La interminable crisis griega ha
vivido este fin de semana otro apasionante capítulo en el que, como en las
mejores tramas, la realidad ha dado un nuevo giro y nada de lo que se suponía
ha pasado. Se esperaba, tras la nueva propuesta griega, salida tras el referéndum
del No, que los socios comunitarios acabaran aceptándola, dado que ya era de
por sí más complaciente con los acreedores que lo que supuestamente rechazaron
los griegos en las urnas. Venía a ser un “no pero sí” extraño y sin mucho
sentido. El viernes por la tarde parecía que las cosas iban a discurrir, sino
tranquilamente, al menos sin demasiados sobresaltos.

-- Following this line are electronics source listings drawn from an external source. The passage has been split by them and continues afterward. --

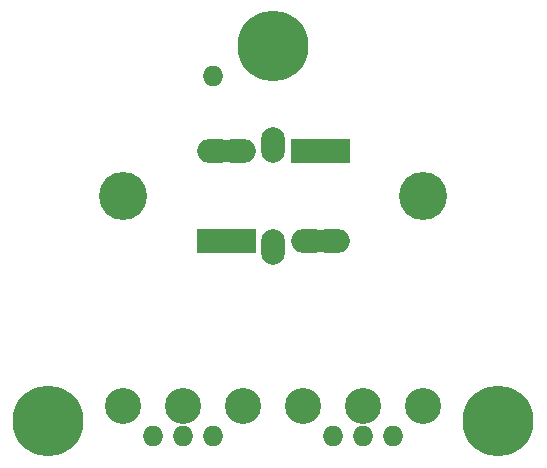
<source format=gts>
G04 (created by PCBNEW (2013-07-07 BZR 4022)-stable) date 3/25/2014 11:58:55 PM*
%MOIN*%
G04 Gerber Fmt 3.4, Leading zero omitted, Abs format*
%FSLAX34Y34*%
G01*
G70*
G90*
G04 APERTURE LIST*
%ADD10C,0.00590551*%
%ADD11C,0.16*%
%ADD12C,0.12*%
%ADD13R,0.1185X0.079*%
%ADD14O,0.079X0.1185*%
%ADD15O,0.1185X0.079*%
%ADD16O,0.069X0.069*%
%ADD17C,0.23622*%
G04 APERTURE END LIST*
G54D10*
G54D11*
X81000Y-51000D03*
X91000Y-51000D03*
G54D12*
X83000Y-58000D03*
X85000Y-58000D03*
X81000Y-58000D03*
X87000Y-58000D03*
X89000Y-58000D03*
X91000Y-58000D03*
G54D13*
X84802Y-52500D03*
G54D14*
X86000Y-52697D03*
G54D15*
X87197Y-52500D03*
G54D13*
X84047Y-52500D03*
G54D15*
X87952Y-52500D03*
G54D13*
X87197Y-49500D03*
G54D14*
X86000Y-49302D03*
G54D15*
X84802Y-49500D03*
G54D13*
X87952Y-49500D03*
G54D15*
X84047Y-49500D03*
G54D16*
X82000Y-59000D03*
X83000Y-59000D03*
X84000Y-59000D03*
X88000Y-59000D03*
X89000Y-59000D03*
X90000Y-59000D03*
G54D17*
X86000Y-46000D03*
X78500Y-58500D03*
X93500Y-58500D03*
G54D16*
X84000Y-47000D03*
M02*

</source>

Pues no, mira por donde, no ha
sido así. La reunión del Eurogrupo del sábado, que empezó de manera cordial, se
fue torciendo poco a poco a medida que las exigencias de los acreedores iban
subiendo de tono. La posición dura estaba encabezada por Alemania, Finlandia, Holanda
y varias repúblicas bálticas y del este. Las tres primeras naciones, grandes
contribuyentes a los rescates, el resto, pequeñas pero que han sufrido en sus
carnes duros procesos de ajuste. Los blandos, por así llamarlos, liderados por
Francia, Italia y la propia Comisión Europea. España, como siempre en estos
casos, no pinta nada, no tiene postura conocida, y acaba sumándose al acuerdo
que haya, sea el que sea. La sensación general a medida que se ponía el sol en
Bruselas era de que muchos países estaban hartos de Grecia, de sus
incumplimientos, de sus promesas maravillosas nunca llevadas a la práctica, de
sus planes que tan bonitos quedan sobre el papel y que nada acaban siendo, y de
todo el mareo que han supuesto estas semanas de debates, rupturas y referéndum.
Con la situación de los bancos helenos al borde del colapso, el corralito
implantado sin fecha de fin y el control de capitales con el exterior en vías
de convertirse en permanente, la economía griega se hunde, y la posición de
debilidad del gobierno de Tsipras es total. “Esta es la nuestra” debieron
pensar los acreedores, y presentaron una propuesta dura, muy dura, mucho más
que la que hizo levantarse a Tsipras de las negociaciones hace un par de
semanas y que fue rechazada por el voto popular. La falta de confianza de los
socios con Grecia había llevado a exigirle unas garantías e imponerle unas
condiciones draconianas. Nada de reestructuración de la deuda, nada de
concesiones y nada de tiempo. El catálogo de medidas de reforma que tenía el
gobierno de Atenas sobre la mesa, y que debía poner en marcha en apenas unos días,
era una enmienda a la totalidad del programa de gobierno con el que Syriza llegó
a las elecciones. Asumirlo implicaría la renuncia a su, por otra parte excéntrico,
ideario, y una situación en la que el gobierno, deslegitimado, debiera escoger
entre llevar a cabo esas medidas o renunciar. Para más inri, y a propuesta de
Alemania, se ofrecía a Grecia la opción de reestructurar su deuda, sí, pero en
el caso de que saliera temporalmente del euro durante cinco años. Asombroso.
Era un “o lo tomas o te vas” muy literal, y que acabó por enturbiar la reunión
del Eurogrupo, alargarla hasta la noche del Sábado y volver a convocarla, para
no llegar a un acuerdo, la mañana del domingo.
Ayer por la tarde, en la reunión de jefes de
estado de los países del euro, la situación era la misma. Tsipras, acorralado,
asaeteado por el resto de países, que ven en él a un personaje nada fiable, tenía
sobre la mesa ese cerrado y duro paquete de condiciones que, aunque finalmente
se suavicen algo en un acuerdo final, suponen la rendición absoluta de su gobierno
y figura. En el juego de los faroles la UE mostró a Grecia hasta qué punto se
puede castigar al que juega sin cartas y marea la perdiz. Pase lo que pase, ayer
fue un mal día para el conjunto de Europa, un nuevo enfrentamiento entre las
naciones que lo conforman, y la sensación de que la crisis griega ya ha
destruido algo en el seno de la UE que costará volver a arreglar.